# WHAT THIS TASK INVOLVES:
Extract, unchanged, the part of the listing that opens with the line containing "Rendered at 1241 by 1754 pixels." and runs through the end of the listing, including both ends.

# THE INPUT:
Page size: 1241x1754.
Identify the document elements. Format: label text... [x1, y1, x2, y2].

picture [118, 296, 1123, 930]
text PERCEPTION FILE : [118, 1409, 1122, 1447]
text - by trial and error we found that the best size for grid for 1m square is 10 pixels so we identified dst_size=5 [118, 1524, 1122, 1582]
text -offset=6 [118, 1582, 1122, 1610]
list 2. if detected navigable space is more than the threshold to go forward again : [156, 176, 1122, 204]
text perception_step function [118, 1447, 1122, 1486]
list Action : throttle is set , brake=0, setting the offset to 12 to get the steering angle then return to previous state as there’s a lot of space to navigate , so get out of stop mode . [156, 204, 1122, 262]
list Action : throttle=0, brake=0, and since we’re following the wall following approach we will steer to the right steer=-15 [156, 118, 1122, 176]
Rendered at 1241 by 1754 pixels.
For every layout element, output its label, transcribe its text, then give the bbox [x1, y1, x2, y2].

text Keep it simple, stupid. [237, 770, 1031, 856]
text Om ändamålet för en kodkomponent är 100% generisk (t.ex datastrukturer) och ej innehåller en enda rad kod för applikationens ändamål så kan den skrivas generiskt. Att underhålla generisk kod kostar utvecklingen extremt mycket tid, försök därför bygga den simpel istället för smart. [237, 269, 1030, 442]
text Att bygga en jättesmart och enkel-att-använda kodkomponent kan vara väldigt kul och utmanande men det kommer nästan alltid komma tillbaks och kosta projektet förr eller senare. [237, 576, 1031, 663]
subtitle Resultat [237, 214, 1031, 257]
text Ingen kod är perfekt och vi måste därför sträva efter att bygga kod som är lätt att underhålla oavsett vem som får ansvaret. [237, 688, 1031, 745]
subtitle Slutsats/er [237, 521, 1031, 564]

# REPLY:
Rendered at 1241 by 1754 pixels.
For every layout element, output its label, transcribe its text, then give the bbox [x1, y1, x2, y2].

text Keep it simple, stupid. [237, 770, 1031, 856]
text Om ändamålet för en kodkomponent är 100% generisk (t.ex datastrukturer) och ej innehåller en enda rad kod för applikationens ändamål så kan den skrivas generiskt. Att underhålla generisk kod kostar utvecklingen extremt mycket tid, försök därför bygga den simpel istället för smart. [237, 269, 1030, 442]
text Att bygga en jättesmart och enkel-att-använda kodkomponent kan vara väldigt kul och utmanande men det kommer nästan alltid komma tillbaks och kosta projektet förr eller senare. [237, 576, 1031, 663]
subtitle Resultat [237, 214, 1031, 257]
text Ingen kod är perfekt och vi måste därför sträva efter att bygga kod som är lätt att underhålla oavsett vem som får ansvaret. [237, 688, 1031, 745]
subtitle Slutsats/er [237, 521, 1031, 564]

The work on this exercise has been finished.